Event marks release of bipartisan American Academy of Arts & Sciences report on the reform

Fix the Court Executive Director Gabe Roth will participate in a panel discussion at Boston’s Kennedy Institute on Wed., Oct. 25, on how Supreme Court term limits can be achieved via federal legislation.

The other panelists are Charles Fried, Akhil Amar and Kimberly Atkins Stohr. Judge Patti Saris will act as moderator, and the event will be livestreamed.

The American Academy of Arts & Sciences is convening the panel in honor of a new publication — which goes live here the morning of Oct. 25 — from its bipartisan U.S. Supreme Court Working Group titled “The Case for Supreme Court Term Limits.” 

The report examines how 18-year term limits for the justices could be enacted without a constitutional amendment.

WHO: Yale Law’s Akhil Reed Amar
Boston Globe‘s Kimberly Atkins Stohr
Harvard Law’s Charles Fried
Fix the Court’s Gabe Roth
Moderated by D. Mass. Judge Patti Saris

WHAT: “The Legislative Path to Supreme Court Reform” — panel discussion and report release

WHERE: Edward M. Kennedy Institute for the United States Senate, Columbia Point, Boston

WHEN: 6:00 p.m. ET — Reception  |  7:00 p.m. ET — Program

Additional information:
Fix the Court supports prospective 18-year term limits and biennial appointments at SCOTUS and has since 2015.

Term limits was not one of FTC’s “fixes” at its 2014 founding, since back then the reform was favored by conservatives by big margins but not so much by liberals — and the whole point of FTC was to advance bipartisan fixes. After intensive research in early 2015 on which modernizations to the Court the public most wanted to see, term limits was added to the roster.

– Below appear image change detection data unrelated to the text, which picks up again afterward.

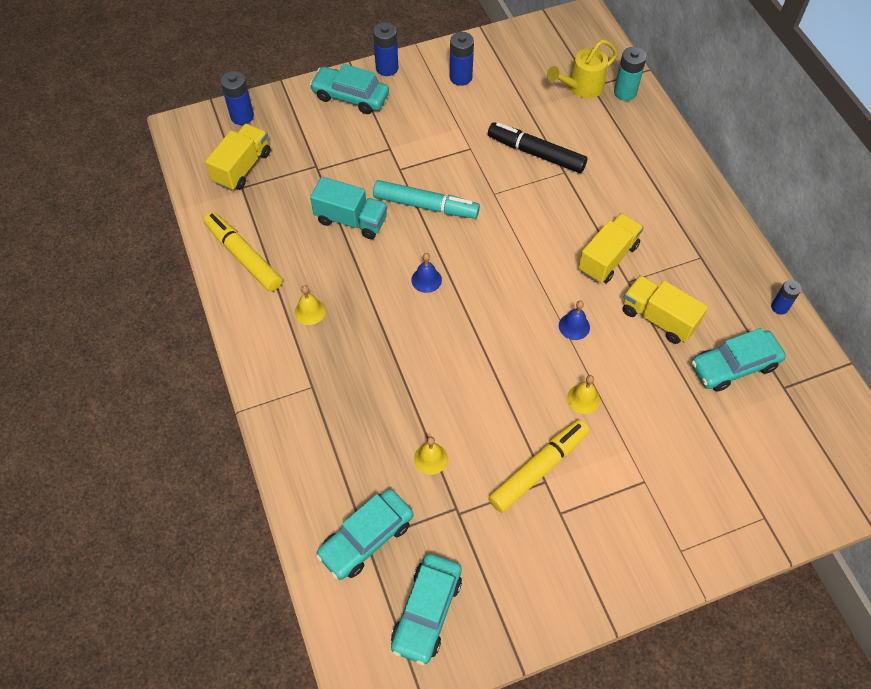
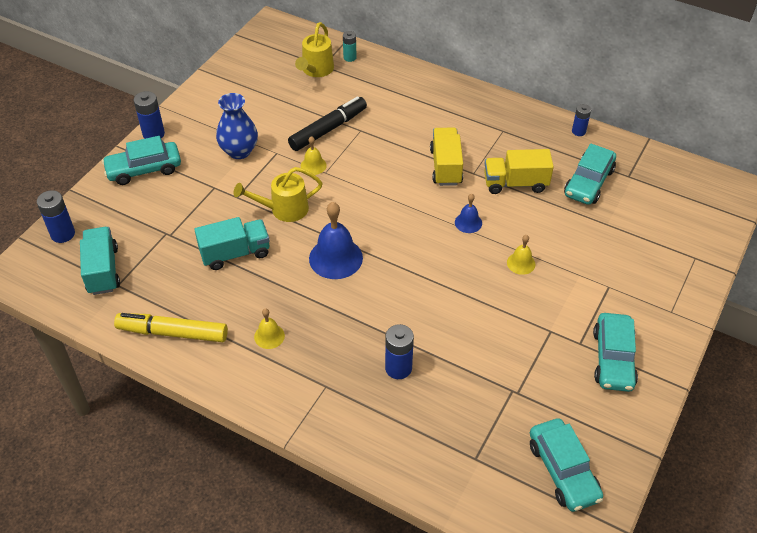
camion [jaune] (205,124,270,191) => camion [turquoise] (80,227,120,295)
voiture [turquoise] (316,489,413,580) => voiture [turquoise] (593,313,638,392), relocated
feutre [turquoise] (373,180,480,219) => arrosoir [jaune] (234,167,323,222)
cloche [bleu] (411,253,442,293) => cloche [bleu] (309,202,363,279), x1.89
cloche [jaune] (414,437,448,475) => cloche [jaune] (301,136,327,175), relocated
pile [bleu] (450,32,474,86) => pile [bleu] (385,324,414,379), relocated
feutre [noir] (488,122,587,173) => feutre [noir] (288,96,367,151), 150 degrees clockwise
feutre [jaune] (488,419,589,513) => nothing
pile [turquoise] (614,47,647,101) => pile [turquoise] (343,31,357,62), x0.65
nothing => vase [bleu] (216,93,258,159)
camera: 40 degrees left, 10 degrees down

In 2016, FTC began working with other court reformers on draft legislation, and that effort directly led to the introduction of what’s believed to have been Congress’ first-ever SCOTUS term limits bill (i.e., not an amendment resolution): Rep. Ro Khanna’s Supreme Court Term Limits and Regular Appointments Act of 2020. The measure was also introduced in 2022 and 2023.